Is he going to come back a changed man and start giving you what you need? If not, you can't just stay together for the sake of it, you are just as important as him, PTSD or no PTSD.
 
Thank you The Minsterman - this is spot on.

My hubbie has stayed away for 2 nights now and it feels like a weight has been lifted - the house seems to have relaxed too. Its weird.

He come back for a few hours yesterday to see our son and flared up because we were just getting on with things we needed to do and didnt stop to focus / be with him. I just didnt know how to be. He wants a break so I cant try to cuddle up with him on the sofa?! And I dont want the rejection.

He says he loves me. But after an hour and 1/2 he flared up.

I had emails to sort out and a live radio interview to do! I was happy - he was saying that it was me causing an upset!

He didnt say this is why he flared up however this is how I feel.

I feel so confused and I am scared as I went from a child living with parents to hubbie and I starting our lives together - getting married in our early 20's and I have never been on my own.


Sunshine x
 
I think your minimizing the effect your actions had on your separation. Yeah, I moved into the other bedroom and was no contact with my mister when I discovered that he was having inappropriate contact with women on the net for over 6 months and kicked him out and would only let him return if he agreed to counseling and mediation. So I can understand why he might not want to be cuddled.

You are not seeing the effect or your actions and the consequential damage to your relationship... you are justifying and expecting your spouse to demonstrate qualities you yourself don't possess, saying "I don't want the rejection". He likely felt rejection when your actions came to the fore as well.

I expect he does love you but is in some emotional turmoil about the state of the marriage himself. With regard to "fixing himself"... that is good. What if anything are or can you do to initiate some "fixing" yourself?

In both your posts... you seem prepared to go your own way rather than save your marriage of course I'm only basing that on what you've written. Could be totally off base, and likely am but I just call it like I see it.
 
Some of what you say is correct - I do need to work on me and how I am in the marriage. I am just exhausted and gutted.

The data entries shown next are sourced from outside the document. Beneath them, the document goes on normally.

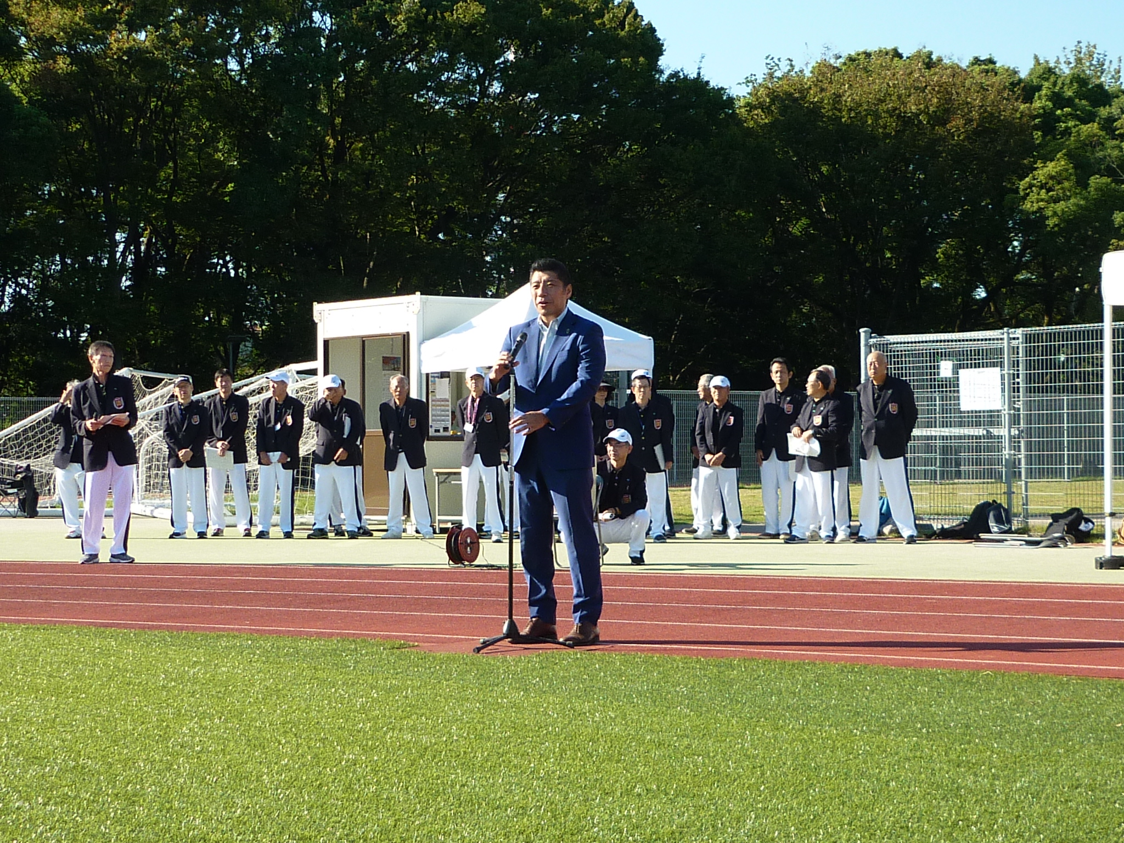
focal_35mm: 74
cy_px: 422
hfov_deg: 26.3
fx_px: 2403
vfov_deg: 19.9
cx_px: 562
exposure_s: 1/500
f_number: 3
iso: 80
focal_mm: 6.9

My emotional affair (I didn't even know this is what it was until I posted on this forum) was horrendous and I have set things back dramatically with hubbie and his ptsd as he is so stressed. I wish I could turn the clock back. I wish I never did it. I should have said no. But I got caught up and it felt good. It wasnt real to me - like I was reading a book.

Maybe I am prepared to go my own way - however I am scared and I dont want to - I want a loving marriage with my hubbie but I am trying to be realistic too. After 10 years of living with a black cloud I am scared to be on my own and I just want my hubbie back. But I want to be able to give him the love and affection I have inside of me too. And at the moment I am just trying to get on without crying my eyes out and breaking down.